Descrição do exercício: Escreva a continuação do texto sobre o acesso às medicações para HIV/Aids, começando logo após a última frase apresentada.
:: Trecho selecionado ::
Realmente, o acesso às medicações é fundamental pois envolve a manutenção das vidas vivendo com HIV/Aids.
No princípio da epidemia a distância entre o diagnóstico para HIV e o adoecimento pela Aids era muito menor e o número de mortes era muito grande. Naquela ocasião as medicações eram muito caras e sua variedade muito pequena, portanto, mesmo que você tivesse poder aquisitivo suficiente para comprá-las, ainda poderia ter problemas de efeitos colaterais reversos ou contraproducentes se não se adaptasse a elas.
:::
:: Trechos do material ::
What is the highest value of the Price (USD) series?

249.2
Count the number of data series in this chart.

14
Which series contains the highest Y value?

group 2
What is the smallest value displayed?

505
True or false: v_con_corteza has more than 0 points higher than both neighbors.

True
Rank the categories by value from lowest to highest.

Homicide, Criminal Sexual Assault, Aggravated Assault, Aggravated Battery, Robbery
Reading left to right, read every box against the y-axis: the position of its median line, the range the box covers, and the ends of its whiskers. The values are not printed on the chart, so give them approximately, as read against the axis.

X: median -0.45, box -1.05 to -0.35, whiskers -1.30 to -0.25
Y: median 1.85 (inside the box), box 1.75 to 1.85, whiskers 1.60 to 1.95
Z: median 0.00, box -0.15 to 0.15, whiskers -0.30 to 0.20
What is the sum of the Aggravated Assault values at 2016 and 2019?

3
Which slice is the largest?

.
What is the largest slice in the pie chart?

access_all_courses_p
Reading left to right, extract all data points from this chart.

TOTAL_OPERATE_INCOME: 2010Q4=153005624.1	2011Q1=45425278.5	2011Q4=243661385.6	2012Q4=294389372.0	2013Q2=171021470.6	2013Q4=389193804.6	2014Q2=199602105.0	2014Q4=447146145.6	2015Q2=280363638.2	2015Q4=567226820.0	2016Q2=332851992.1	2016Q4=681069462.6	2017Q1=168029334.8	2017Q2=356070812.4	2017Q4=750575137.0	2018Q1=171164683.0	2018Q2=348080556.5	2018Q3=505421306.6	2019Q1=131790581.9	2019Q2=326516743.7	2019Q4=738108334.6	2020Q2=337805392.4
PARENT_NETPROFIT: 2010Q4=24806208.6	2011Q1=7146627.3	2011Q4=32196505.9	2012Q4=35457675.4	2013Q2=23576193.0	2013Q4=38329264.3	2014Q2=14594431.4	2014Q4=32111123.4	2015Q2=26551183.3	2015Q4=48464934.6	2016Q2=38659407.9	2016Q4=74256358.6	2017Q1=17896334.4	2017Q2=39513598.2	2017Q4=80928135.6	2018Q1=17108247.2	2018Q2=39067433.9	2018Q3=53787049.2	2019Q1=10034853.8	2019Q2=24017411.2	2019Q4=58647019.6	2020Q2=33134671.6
:::
Resultado da tarefa:
A gratuidade representou um marco para o enfrentamento ao HIV/Aids no Brasil, à medida que deu tratamento para pessoas historicamente excluídas do sistema de saúde, e portanto em maior risco de morte. O que acontece hoje com o sucateamento do SUS e da Saúde Pública é que há uma possibilidade grande de que as medicações comecem a faltar em mais lugares, porque em algumas regiões já está faltando, e mesmo nos grandes centros os tratamentos complementares como a medicação psiquiatra está sendo negligenciada. Alguns grupos que têm feito esse enfrentamento, com suas diferentes características, são: Coletivo AMEM, Loka de Efavirenz, Pela Vida, GIV e Rede de jovens SP+. Ainda que seja urgente esse enfrentamento, no meu entendimento, não é suficiente, pois precisamos de Políticas Públicas que garantam o acesso universal ao tratamento. Pode-se ter uma grande ONG apoiando a causa, o que significa imensamente para o movimento, mas o trabalho dela tem que ter respaldo nas políticas públicas do município, estado e do país.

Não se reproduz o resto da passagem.